Excerpt to read –
+-------+
Trafigura pleaded guilty to conspiracy to violate the anti-bribery provisions of the the Foreign Corrupt Practices Act (FCPA). Pursuant to the plea agreement, Trafigura will pay a criminal fine of USD 80,488,040 and forfeiture of USD 46,510,257. The department will credit up to USD 26,829,346 of the criminal fine against amounts Trafigura pays to resolve an investigation by law enforcement authorities in Brazil for related conduct.

“For more than a decade, Trafigura bribed Brazilian officials to illegally obtain business and reap over USD 61 million in profits,” said Principal Deputy Assistant Attorney General Nicole M. Argentieri, head of the Justice Department’s Criminal Division. 

“Today’s guilty plea underscores that when companies pay bribes and undermine the rule of law, they will face significant penalties. The department remains determined to combat foreign bribery and hold accountable those who violate the law.”  

“Our office will continue to target anyone who uses the Southern District of Florida to further foreign corrupt practices and bribery schemes,” said U.S. Attorney Markenzy Lapointe for the Southern District of Florida. “We will continue to work with our Criminal Division colleagues to identify and prosecute those responsible, including both individuals and corporations.” 

According to court documents, between approximately 2003 and 2014, Trafigura and its co-conspirators paid bribes to Petrobras officials in order to obtain and retain business with Petrobras. Beginning in 2009, Trafigura and its co-conspirators, who met in Miami to discuss the bribery scheme, agreed to make bribe payments of up to 20 cents per barrel of oil products bought from or sold to Petrobras by Trafigura and to conceal the bribe payments through the use of shell companies, and by funneling payments through intermediaries who used offshore bank accounts to deliver cash to officials in Brazil. Trafigura profited approximately $61 million from the corrupt scheme.

“Trafigura’s corrupt practices violated the FCPA, and today’s resolution demonstrates that there are steep penalties for any company that tries to bribe government officials,” said Assistant Director Michael Nordwall of the FBI’s Criminal Investigative Division.

The department reached this resolution with Trafigura based on a number of factors, including, among others, the nature and seriousness of the offense. Trafigura received credit for its cooperation with the department’s investigation and affirmative acceptance of responsibility, which included (i) providing timely updates on facts learned during its internal investigation; (ii) making factual presentations to the department; (iii) facilitating the interviews of employees and agents, including an employee located outside the United States, and arranging for counsel for employees where appropriate; (iv) producing relevant non-privileged documents and data to the department, including documents located outside the United States in ways that navigated foreign data privacy laws, accompanied by translations of certain documents; and (v) providing all relevant facts known to it, including information about individuals involved in the conduct.
+-------+
Stored entries
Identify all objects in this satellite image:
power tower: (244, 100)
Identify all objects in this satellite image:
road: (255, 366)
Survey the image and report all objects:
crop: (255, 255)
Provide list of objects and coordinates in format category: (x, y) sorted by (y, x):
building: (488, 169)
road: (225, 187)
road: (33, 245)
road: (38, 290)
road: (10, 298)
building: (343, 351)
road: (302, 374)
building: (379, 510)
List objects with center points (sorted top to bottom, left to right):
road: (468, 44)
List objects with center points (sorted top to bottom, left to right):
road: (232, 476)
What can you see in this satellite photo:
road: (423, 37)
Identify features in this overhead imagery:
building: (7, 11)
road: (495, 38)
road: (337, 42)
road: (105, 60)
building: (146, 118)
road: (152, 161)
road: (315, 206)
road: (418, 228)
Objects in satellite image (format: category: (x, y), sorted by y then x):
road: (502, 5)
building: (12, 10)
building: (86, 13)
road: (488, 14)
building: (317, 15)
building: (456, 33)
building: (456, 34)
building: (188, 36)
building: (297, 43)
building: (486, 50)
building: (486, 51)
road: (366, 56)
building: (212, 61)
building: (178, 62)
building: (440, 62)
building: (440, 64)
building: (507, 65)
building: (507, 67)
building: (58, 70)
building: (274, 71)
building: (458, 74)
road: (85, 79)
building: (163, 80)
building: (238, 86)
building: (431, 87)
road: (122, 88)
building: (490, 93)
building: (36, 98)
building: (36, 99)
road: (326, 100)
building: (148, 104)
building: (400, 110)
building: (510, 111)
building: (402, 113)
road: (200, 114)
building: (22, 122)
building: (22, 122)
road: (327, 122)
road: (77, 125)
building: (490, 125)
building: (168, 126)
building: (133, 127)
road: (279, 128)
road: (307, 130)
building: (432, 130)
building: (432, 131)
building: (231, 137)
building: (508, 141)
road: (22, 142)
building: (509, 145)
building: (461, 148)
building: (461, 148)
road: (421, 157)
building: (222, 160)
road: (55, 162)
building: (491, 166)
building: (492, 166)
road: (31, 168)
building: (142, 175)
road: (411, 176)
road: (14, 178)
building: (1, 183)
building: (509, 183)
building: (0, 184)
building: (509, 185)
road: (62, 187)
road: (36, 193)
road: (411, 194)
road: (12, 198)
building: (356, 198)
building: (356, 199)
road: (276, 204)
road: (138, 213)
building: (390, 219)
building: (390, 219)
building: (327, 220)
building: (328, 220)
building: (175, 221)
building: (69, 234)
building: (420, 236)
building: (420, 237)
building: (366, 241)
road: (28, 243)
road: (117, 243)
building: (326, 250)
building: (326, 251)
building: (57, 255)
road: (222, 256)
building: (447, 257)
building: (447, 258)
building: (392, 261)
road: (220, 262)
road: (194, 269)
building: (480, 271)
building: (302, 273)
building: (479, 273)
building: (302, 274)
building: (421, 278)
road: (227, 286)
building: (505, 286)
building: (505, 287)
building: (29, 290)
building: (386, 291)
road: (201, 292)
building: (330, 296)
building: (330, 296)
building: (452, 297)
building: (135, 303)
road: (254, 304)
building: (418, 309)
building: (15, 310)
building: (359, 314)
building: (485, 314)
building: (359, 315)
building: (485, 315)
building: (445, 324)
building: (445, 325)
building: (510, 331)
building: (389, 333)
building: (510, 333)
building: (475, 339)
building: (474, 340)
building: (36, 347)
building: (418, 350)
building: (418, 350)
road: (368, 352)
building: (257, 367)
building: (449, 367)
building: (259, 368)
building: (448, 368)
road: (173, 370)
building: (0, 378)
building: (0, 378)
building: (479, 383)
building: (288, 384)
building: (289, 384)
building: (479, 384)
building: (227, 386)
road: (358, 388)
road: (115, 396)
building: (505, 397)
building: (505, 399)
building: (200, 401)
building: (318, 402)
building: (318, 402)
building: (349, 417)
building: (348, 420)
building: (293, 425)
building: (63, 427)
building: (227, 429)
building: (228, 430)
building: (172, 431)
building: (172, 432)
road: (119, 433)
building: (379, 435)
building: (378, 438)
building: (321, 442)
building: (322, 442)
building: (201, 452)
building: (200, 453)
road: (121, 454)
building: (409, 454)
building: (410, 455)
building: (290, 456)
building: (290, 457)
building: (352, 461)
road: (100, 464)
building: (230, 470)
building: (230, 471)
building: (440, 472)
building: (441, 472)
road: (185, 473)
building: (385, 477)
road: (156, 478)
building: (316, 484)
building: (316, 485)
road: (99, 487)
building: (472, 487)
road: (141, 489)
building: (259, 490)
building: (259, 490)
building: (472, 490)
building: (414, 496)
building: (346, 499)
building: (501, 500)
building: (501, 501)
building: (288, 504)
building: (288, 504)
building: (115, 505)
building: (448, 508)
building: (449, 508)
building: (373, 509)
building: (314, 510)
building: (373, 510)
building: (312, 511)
+-------+
Work to complete –
a - According to the Trafigura excerpt, what criminal fine will Trafigura pay under the plea agreement?
b - Edit the part of the Trafigura excerpt starting at "Trafigura pleaded guilty" and ending at "Department’s Criminal Division.", replacing "plea agreement" with "settlement agreement".
These entries have no connection to the Trafigura excerpt.

Answers for the exercise –
a - USD 80,488,040

b -
Trafigura pleaded guilty to conspiracy to violate the anti-bribery provisions of the the Foreign Corrupt Practices Act (FCPA). Pursuant to the settlement agreement, Trafigura will pay a criminal fine of USD 80,488,040 and forfeiture of USD 46,510,257. The department will credit up to USD 26,829,346 of the criminal fine against amounts Trafigura pays to resolve an investigation by law enforcement authorities in Brazil for related conduct.

“For more than a decade, Trafigura bribed Brazilian officials to illegally obtain business and reap over USD 61 million in profits,” said Principal Deputy Assistant Attorney General Nicole M. Argentieri, head of the Justice Department’s Criminal Division.